One of my nephews is learning to read this year. It is fun to see videos of him reading to his little brothers. When the littles were first born I gave them a book and have every birthday since. Perhaps it’s the teacher in me. Perhaps it’s my love of reading. Perhaps it’s the example I had in family members who gave me books for my childhood birthdays. In the homes where my niece and nephews live, many books are read. It makes me happy. Happy because books are essential and instrumental in forming one’s vocabulary, one’s understanding of language both written and spoken, one’s comprehension of underlying messages, and one’s imagination.
Reading didn’t come easy for me. I remember my teacher in grade 1. She had fun posters on the chalkboard to help us remember letters and sounds. She loved to read stories to us and I loved writing. From the first days I was meticulous and a perfectionist - my letters needed to be formed just so. Several years ago I went through my school notebooks and found how neat my cursive was almost right from the start. My teachers were my heroes, and I wanted to be just like them… I tried to copy their cursive and to imitate their loops and angles. I loved hearing stories and I loved writing letters but I had such a difficult time reading. I hardly moved up to new levels and couldn’t form the words that were on paper with my mouth. A lot of insecurity arose during those early years, especially when my family moved during the summer after grade 2. From then on I was reading in a small group with a reading mom, while peers were allowed to read together - because they were able to read.
It wasn’t until I was in grade 5 that I was allowed to read with a younger reader; she was in grade 1 at the time. Suddenly I started enjoying reading.

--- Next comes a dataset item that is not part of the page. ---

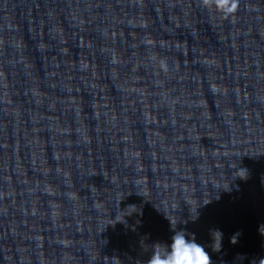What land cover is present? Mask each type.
Instances as JSON below:
<instances>
[{"label": "clouds", "instance_id": "9594fccd", "mask_svg": "<svg viewBox=\"0 0 264 264\" xmlns=\"http://www.w3.org/2000/svg\"><path fill=\"white\" fill-rule=\"evenodd\" d=\"M201 6L206 9H215L224 17L234 16L240 7V0H200ZM237 172L242 175H237L242 180L248 178L247 169L240 168ZM230 189H227L228 191ZM211 202V201H210ZM209 202V203H210ZM170 221L174 235L171 237V243L157 242L151 246V254L146 264H213L211 256L205 250V247L196 242L194 234H188L184 230H175L176 224ZM191 220L195 221L199 218L197 211L194 216L191 215ZM260 232L264 235V225L260 227ZM191 235V238L188 237ZM223 232L219 229L210 231L211 247L213 251L219 252L222 248ZM239 233H235L230 242L235 244L238 242Z\"/></svg>", "mask_w": 264, "mask_h": 264}]
</instances>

Why? Well, because finally I was the better reader, I could finally read with expression (or pretend to do so), and was able to help the little girl. (I remember who she is and I found out through a friend that this little girl is now a teacher as well!)
Receiving Christmas books from church and school and parents was always such a wonderful time. Two weeks of Christmas break with three new books! Wow! My parents used to read to me, I think, and then I started reading them on my own. Words became stories and stories became films in my head with wonderful images according to the author’s descriptions. A new world opened for me and I started reading more and more.

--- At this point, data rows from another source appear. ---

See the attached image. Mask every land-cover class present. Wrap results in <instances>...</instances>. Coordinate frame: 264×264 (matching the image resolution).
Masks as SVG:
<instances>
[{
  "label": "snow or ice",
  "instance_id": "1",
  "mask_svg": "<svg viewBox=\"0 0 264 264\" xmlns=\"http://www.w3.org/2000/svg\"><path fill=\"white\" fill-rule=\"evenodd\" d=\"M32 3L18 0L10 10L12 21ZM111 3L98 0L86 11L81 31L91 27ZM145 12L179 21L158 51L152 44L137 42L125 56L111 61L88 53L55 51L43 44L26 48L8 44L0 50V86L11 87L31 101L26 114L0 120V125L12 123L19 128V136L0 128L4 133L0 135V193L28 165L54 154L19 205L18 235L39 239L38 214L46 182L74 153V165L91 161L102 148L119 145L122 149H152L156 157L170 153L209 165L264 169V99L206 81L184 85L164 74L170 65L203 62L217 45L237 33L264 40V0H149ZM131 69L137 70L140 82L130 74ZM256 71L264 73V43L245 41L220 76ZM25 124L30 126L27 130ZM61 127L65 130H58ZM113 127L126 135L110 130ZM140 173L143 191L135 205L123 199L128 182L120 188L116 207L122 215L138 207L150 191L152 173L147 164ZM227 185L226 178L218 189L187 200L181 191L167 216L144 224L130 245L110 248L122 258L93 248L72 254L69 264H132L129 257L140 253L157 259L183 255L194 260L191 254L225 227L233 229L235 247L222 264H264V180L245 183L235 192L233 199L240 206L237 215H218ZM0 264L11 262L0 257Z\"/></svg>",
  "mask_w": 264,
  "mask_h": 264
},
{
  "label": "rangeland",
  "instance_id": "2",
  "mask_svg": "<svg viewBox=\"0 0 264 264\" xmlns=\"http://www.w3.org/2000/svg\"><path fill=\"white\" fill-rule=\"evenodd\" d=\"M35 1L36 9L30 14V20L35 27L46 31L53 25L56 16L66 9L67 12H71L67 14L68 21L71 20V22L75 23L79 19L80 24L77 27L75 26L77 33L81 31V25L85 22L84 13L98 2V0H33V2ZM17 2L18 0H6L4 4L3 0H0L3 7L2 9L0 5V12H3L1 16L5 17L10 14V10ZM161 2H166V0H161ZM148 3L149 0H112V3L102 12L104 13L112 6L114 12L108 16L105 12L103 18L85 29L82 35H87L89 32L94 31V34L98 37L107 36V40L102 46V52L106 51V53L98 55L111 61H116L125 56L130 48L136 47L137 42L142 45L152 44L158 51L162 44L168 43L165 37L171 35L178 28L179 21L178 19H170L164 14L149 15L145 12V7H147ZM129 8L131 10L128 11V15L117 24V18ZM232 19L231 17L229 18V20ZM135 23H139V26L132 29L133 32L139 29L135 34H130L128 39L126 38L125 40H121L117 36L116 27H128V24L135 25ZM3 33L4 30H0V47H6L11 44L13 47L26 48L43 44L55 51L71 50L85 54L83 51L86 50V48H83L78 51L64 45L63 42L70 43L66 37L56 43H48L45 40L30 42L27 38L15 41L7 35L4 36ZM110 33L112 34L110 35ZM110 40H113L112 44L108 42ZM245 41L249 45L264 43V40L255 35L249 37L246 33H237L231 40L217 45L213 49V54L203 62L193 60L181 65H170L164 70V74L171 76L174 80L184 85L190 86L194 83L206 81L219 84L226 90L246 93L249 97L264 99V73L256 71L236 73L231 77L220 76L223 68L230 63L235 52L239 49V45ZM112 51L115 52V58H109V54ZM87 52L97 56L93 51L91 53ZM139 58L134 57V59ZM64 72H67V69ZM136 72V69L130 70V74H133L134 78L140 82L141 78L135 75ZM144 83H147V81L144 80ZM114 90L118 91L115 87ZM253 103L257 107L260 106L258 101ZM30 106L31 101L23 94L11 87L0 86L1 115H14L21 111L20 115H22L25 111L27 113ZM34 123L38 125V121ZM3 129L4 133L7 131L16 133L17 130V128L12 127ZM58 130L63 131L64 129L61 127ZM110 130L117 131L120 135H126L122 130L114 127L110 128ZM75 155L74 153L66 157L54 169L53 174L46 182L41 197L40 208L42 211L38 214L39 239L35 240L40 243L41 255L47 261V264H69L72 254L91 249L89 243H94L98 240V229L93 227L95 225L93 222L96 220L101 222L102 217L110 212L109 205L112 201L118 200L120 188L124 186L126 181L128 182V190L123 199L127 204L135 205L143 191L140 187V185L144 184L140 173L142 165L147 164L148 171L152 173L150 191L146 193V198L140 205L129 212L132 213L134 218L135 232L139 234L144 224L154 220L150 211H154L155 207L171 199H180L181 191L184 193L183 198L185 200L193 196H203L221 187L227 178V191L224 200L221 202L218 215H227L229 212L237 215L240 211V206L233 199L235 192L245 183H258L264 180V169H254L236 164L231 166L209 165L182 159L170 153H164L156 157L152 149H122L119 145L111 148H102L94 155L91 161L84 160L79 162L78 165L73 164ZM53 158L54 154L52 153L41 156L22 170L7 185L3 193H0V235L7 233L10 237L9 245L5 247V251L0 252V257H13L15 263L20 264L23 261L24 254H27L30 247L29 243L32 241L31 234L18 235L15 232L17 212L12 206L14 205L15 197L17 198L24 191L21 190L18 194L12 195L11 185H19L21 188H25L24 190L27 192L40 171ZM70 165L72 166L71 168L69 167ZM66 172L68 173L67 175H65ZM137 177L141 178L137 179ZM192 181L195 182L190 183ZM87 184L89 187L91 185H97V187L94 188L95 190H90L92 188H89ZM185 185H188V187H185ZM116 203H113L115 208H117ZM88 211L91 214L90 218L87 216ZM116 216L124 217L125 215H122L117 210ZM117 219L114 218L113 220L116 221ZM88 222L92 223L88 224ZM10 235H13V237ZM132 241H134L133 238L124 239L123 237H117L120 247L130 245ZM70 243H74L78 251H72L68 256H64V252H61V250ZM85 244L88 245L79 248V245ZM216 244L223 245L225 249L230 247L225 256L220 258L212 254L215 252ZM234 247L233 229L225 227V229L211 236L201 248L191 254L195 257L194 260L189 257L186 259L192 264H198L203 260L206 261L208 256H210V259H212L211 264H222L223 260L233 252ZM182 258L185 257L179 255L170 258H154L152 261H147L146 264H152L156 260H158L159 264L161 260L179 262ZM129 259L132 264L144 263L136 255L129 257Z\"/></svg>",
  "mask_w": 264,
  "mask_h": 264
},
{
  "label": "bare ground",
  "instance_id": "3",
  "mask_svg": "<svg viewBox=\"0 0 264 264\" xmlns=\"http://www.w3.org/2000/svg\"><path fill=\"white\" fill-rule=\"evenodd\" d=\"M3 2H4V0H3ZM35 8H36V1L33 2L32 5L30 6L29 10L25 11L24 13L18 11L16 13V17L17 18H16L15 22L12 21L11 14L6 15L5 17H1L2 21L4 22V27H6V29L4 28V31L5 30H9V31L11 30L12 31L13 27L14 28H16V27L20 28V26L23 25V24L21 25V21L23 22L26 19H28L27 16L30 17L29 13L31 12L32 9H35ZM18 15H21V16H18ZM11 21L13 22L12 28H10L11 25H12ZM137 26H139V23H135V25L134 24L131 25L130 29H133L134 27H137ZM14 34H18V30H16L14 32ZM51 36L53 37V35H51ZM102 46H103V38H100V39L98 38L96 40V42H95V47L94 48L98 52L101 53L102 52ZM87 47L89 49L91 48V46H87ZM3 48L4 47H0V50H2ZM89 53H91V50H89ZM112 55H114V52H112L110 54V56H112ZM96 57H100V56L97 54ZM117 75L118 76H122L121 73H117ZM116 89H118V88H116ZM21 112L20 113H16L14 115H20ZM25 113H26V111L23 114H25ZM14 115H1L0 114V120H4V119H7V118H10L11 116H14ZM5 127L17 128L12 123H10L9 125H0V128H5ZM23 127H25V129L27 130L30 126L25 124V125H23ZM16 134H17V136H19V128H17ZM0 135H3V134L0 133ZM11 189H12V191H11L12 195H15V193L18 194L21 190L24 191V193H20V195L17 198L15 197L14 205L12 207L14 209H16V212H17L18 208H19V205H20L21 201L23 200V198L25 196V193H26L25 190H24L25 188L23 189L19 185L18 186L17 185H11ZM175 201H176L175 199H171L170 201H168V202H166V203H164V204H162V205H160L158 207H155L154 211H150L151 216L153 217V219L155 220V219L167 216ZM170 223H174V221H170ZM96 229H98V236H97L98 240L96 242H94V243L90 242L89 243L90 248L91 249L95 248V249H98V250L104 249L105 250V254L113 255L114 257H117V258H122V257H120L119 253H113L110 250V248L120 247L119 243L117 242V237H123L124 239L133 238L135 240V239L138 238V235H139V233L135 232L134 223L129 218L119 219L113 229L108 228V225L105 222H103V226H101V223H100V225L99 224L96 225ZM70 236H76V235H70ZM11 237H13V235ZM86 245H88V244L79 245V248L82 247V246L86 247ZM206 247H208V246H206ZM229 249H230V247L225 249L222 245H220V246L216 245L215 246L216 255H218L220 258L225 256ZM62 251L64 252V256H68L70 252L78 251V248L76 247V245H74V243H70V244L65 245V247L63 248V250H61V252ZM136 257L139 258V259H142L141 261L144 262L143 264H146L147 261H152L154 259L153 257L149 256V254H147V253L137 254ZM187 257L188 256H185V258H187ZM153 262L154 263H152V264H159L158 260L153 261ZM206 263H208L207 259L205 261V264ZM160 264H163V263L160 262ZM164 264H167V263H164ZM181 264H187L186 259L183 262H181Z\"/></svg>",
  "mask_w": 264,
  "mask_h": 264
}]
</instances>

When we moved across the world I hit a wall, or perhaps you’d call it a ravine. My reading level plummeted. Not because I couldn’t do it anymore. No, it was because I had to learn a new language. What a terrible feeling it was when my sister and I had to go and check books out from the primary library at our school. ‘Run, dog run. The dog ran fast.’ Oh my, I was 13 years old and had to read such pathetic material - because I couldn’t speak this dumb language called English which was spoken in this dumb country called Canada where we lived.
Words.
Words printed on pages. Black and white. One letter beside another, beside another and another. Words forming sentences and sentences forming paragraphs. Words expressing setting, feeling, character, et cetera. Words expressing a time and a place and a person and a thing. Nouns and verbs and all that jazz (which I know all too well, but is too much to list right here and you non-grammar junkies don’t want to be bored with…). Once I started reading English my understanding of the language began to expand as well. I began to realize what people were saying and was able to formulate responses. The fact that I was thrown into a foreign language and had to swim in order to survive helped immensely in the rapidness of learning the strokes. I had to. There was no way around it. I started to dive deeper and swim across many seas, from elementary to middle to secondary and then post-secondary school - studying language and reading and writing for more than I thought possible or desired!

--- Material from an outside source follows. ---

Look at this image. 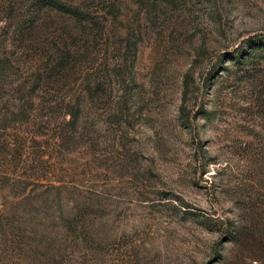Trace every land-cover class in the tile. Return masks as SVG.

Words, curves on lined paper; sometimes pressed hard and written ferociously. Other times beautiful lines expressing gentleness. Those first few months after immigrating I started writing, writing down my feelings - the good, the bad, and the ugly. Words went across the world, ink on paper across the skies. With tears sometimes blurring my vision and the words all the same. I wrote. I had to. I couldn’t express myself any other way; verbal communication was too difficult. I couldn’t find the words to tell you how I was doing, not in English anyway. Thus I stuck to writing, cards and letters, to you and you and you. Many read my words, my words of anger and frustration, my words of shock and awe, my words of hate and disgust about the North American way. [I’m sorry team, I was a teenager forced to move across the world and it was hard, okay?!]
Words. I think that’s when words started finding me, when my brain started connecting words with feelings and I started expressing myself more fully. It was a way for me to cope with the situation, manage my emotions, and find ways to deal. Writing wasn’t a conscious effort or decision during that time, it just happened and it happened to work.
In 2005 we vacationed in the Netherlands, only 9 short months after immigrating. During our time in NL, I had a conversation with an older friend and mentor. I vividly recall her telling me that she believed me writing was a way of processing and giving things a place… It wasn’t until years later that her words came back to me.
Words. Written on paper, they let you look into someone’s life, their mind, their inside. Through my words (many posted on this blog) you can read what was and is going on. I can’t always verbalize the thoughts, can’t always get it across, but it’s there somewhere. Through writing I learn to read. Through writing I see what is going on in my own life. And as I look back in old journals, come across old letters and cards, read essays I have written over the years, I hear myself grow. Words on paper or on a screen, you get to see me. Words shared with you, it’s an open invitation. Come on in, I may be far away, but you get to still know me - through those words.